Game-Tipp: Heavy Rain (PS3)

Review: Heavy Rain von Sony (2010) für PS3

ursprünglich erschienen im Kreuzer 04/2010.

Mit dem Noir-Thriller Heavy Rain gehen die französischen Entwickler von Quantic Dream einen riesigen Schritt in Sachen Immersion im Spiel und übergeben dem Spieler die Kontrolle über gleich vier Hauptfiguren, die alle in einer dunklen, regnerischen Stadt auf der Suche nach einem Serienmörder sind. Anders als beim Film konnten Spiele nämlich bislang nur in den Zwischensequenzen in Sachen Atmosphäre, Setting oder Charaktere mithalten. Heavy Rain  jedoch gelingt es, photorealistische Darstellungen von Charakteren, Motion Capture-Animationen und eine hochtalentierte Regieführung im gesamten Spiel aufrecht zu erhalten. Und weil wir eben nicht nur die Höhepunkte der Mörder-Jagd spielen dürfen, sondern wie im Film üblich, die Charaktere auch persönlich in ihrem Alltag kennen lernen und sie durch eine detaillierte und dicht gefüllte Welt bewegen, wirken sie auf uns glaubwürdig und realitätsnah.

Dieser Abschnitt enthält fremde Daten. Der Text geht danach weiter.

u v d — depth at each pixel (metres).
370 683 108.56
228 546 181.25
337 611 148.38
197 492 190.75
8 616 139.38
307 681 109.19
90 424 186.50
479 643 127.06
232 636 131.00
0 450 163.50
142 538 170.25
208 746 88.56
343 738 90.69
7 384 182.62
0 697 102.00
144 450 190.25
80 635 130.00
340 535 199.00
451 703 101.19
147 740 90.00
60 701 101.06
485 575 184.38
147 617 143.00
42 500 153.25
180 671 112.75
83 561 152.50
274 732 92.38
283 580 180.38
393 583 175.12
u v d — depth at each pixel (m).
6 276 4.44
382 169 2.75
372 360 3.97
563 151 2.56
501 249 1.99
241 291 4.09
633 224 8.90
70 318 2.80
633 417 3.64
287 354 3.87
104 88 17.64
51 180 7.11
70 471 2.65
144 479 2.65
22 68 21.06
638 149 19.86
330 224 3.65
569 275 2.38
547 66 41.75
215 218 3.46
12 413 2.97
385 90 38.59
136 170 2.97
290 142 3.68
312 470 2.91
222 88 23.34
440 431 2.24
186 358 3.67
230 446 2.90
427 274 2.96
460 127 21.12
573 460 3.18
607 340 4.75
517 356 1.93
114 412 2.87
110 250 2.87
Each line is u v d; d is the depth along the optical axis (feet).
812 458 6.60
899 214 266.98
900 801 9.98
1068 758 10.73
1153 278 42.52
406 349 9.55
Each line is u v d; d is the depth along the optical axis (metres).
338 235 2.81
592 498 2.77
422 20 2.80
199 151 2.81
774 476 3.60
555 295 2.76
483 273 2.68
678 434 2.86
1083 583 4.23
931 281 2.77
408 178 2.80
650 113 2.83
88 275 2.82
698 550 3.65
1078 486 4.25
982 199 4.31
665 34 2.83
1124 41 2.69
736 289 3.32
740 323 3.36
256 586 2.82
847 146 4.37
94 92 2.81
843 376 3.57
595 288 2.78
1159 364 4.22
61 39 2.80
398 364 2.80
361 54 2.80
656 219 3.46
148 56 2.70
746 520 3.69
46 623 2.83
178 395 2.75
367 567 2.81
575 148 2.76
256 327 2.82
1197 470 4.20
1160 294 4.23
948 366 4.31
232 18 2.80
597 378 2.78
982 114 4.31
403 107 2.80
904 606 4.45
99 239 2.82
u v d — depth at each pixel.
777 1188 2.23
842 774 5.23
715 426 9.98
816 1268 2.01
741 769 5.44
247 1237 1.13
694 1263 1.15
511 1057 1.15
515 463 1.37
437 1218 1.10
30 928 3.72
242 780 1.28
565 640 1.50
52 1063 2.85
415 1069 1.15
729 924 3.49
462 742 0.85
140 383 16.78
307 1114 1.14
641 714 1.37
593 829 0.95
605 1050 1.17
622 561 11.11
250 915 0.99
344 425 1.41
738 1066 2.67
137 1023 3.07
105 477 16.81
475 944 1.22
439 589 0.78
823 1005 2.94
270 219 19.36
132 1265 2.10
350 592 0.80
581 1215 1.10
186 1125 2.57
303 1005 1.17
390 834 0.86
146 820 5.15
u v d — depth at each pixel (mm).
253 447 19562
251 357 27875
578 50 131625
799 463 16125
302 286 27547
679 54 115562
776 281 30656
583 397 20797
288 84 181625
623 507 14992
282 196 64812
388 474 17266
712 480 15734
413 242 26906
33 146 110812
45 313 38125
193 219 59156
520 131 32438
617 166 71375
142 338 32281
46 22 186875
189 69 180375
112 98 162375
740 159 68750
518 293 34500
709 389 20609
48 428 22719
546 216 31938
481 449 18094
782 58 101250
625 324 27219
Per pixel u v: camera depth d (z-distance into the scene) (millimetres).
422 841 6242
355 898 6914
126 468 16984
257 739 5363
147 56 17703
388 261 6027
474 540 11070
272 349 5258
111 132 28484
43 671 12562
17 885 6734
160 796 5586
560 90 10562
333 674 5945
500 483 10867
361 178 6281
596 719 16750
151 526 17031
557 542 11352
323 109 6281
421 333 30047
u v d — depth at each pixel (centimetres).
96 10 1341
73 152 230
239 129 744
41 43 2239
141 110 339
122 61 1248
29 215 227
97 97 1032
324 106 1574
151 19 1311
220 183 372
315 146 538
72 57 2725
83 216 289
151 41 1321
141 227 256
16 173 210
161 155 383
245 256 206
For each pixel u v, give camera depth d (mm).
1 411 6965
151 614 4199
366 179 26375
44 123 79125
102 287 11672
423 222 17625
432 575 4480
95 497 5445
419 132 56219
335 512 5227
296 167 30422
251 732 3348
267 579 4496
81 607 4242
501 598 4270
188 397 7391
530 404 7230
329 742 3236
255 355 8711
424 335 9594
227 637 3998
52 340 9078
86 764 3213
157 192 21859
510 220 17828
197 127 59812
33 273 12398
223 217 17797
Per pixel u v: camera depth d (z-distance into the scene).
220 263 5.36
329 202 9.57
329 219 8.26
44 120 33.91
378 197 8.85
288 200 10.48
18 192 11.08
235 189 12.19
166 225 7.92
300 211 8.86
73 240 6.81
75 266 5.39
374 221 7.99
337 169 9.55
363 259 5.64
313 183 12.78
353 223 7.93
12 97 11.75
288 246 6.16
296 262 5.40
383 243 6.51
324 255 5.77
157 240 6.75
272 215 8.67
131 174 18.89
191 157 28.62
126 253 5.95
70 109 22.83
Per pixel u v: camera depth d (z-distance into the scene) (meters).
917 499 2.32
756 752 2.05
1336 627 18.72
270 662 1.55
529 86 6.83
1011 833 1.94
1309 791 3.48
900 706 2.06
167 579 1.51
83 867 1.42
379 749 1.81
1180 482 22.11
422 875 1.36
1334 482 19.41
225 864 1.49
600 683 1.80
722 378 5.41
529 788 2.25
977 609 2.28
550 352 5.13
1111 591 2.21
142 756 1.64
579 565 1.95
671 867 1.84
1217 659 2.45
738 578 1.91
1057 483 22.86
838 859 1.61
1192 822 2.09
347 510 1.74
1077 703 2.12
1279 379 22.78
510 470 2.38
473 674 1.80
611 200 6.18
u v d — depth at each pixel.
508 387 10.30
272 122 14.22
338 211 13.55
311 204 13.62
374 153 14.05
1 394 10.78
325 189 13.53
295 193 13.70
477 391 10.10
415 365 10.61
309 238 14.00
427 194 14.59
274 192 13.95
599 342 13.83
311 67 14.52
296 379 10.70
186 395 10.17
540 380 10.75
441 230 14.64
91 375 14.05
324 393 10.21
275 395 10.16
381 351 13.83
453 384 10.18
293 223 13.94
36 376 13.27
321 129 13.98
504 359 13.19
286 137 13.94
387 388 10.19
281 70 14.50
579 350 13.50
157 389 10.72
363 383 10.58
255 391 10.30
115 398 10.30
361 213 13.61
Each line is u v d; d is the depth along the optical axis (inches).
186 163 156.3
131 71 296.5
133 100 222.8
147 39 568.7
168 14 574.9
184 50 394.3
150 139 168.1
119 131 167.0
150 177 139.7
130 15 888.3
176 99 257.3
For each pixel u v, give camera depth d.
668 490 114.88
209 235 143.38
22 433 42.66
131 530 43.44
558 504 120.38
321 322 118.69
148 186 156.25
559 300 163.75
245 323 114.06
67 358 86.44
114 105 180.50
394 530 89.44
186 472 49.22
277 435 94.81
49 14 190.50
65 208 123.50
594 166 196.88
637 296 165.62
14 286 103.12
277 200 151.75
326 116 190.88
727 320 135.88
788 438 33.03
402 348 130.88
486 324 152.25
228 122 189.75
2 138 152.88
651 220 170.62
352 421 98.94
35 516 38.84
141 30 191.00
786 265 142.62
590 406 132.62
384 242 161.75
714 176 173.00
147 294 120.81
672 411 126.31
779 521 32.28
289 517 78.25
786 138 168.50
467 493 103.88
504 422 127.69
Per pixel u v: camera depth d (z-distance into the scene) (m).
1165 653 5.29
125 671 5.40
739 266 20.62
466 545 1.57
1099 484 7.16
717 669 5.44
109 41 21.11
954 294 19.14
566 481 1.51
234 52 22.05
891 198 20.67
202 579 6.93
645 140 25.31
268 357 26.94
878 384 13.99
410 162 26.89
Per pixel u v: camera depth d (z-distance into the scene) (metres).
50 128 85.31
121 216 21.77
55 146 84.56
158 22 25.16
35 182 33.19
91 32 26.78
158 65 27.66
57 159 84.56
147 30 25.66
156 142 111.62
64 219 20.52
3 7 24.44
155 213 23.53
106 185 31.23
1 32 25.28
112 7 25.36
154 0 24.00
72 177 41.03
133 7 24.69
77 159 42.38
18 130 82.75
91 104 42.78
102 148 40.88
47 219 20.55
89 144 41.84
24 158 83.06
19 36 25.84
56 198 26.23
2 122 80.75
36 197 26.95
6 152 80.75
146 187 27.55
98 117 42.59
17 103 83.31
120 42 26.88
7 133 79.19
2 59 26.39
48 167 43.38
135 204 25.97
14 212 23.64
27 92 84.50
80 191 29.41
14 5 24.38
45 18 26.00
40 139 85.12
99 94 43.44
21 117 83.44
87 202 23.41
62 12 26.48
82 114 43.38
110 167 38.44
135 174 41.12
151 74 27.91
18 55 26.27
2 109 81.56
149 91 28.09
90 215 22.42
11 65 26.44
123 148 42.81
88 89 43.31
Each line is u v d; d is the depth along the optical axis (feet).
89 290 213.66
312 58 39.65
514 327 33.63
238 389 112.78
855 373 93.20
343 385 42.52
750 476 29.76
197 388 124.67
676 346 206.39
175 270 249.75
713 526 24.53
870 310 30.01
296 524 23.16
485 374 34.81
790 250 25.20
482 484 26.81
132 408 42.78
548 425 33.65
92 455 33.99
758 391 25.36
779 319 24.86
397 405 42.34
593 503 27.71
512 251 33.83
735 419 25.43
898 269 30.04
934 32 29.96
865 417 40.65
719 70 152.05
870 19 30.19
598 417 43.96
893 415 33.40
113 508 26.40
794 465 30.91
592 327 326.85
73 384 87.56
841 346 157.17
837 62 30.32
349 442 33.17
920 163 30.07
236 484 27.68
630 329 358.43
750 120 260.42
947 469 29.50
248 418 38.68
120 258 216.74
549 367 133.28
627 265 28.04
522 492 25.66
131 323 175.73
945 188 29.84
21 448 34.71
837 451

Neu ist auch, dass wir entscheiden dürfen, ob der FBI-Profiler oder die Fotografin neugierig sind, ignorant, feindselig oder hilfsbereit. Und diese Entscheidungen haben Tragweite im Spiel. Sie bestimmen die Reaktion der Umwelt und den Ausgang einer Situation. Ein ganzes Geflecht möglicher Handlungsstränge wird so möglich. Und selbst das größte Manko eines Spiels hat Heavy Rain nahezu verschwinden lassen. Denn das schwerfällige Interface eines Videospiels, das permanente, auffällige Element eingreifender Handlungen durch einen Spieler, ist kaum noch spürbar. Die Figur wirkt nicht mehr wie eine leicht beschränkte Puppe, die der Spieler entsprechend einer Marionette steuern muss, sondern spielt sich eher wie eine Verlängerung der eigenen Handlungen. Um diese Immersion zu erreichen, verzichtet Heavy Rain auf klassische Spiel-Konzepte wie etwa Punkte, Inventarlisten, Click & Point Rätsel und alles, was auf den Status als Spieler hinweist. Stattdessen setzt es auf ein intuitives Interface, das Handlungen, Konversationen und Bewegungen so natürlich wie möglich erscheinen lässt und dadurch den üblichen kognitiven Bruch mit der Illusion der Spielwelt verhindert. Keine Konversationsbäume warten auf den Knopfdruck mehr, stattdessen muss man rechtzeitig, assoziativ und vom Geisteszustand des Charakters beeinflusst auf die Rede des Gegenüber reagieren und das ist nicht immer leicht, wenn man den Helden gerade vorher zum Schnaps hat greifen lassen. Wie gesagt, alles hat seine Konsequenzen.

Heavy Rain reizt damit zum ersten Mal ansatzweise den starken Vorteil eines Spiels aus. Denn statt passiv im Fernsehsessel zu sitzen, bestimmen wir, was die Helden tun und wie die Geschichte weitergeht. Und da wir dank eines grandios intuitiven Interfaces nun auch endlich vergessen können, dass wir eigentlich nur Knöpfchen drücken, bietet das Spiel ein geradezu filmisches Erlebnis, nur eben weitaus interaktiver. Zwar ist das Spiel noch teilweise begrenzt, nur wenige Gegenstände sind nutzbar, nur wenige Charaktere ansprechbar und auch nicht jede Straße ist begehbar, doch mit Heavy Rain kommen wir der Idee einer freien, virtuellen Welt und der vollständigen Immersion des Spielers sehr viel näher als sonst üblich. Und wenn die kreative Entwicklung von solch immersiven Welten so weitergeht, dann brauchen wir demnächst eine neue Oscar-Kategorie für den besten interaktiven Film. And the winner is … Heavy Rain.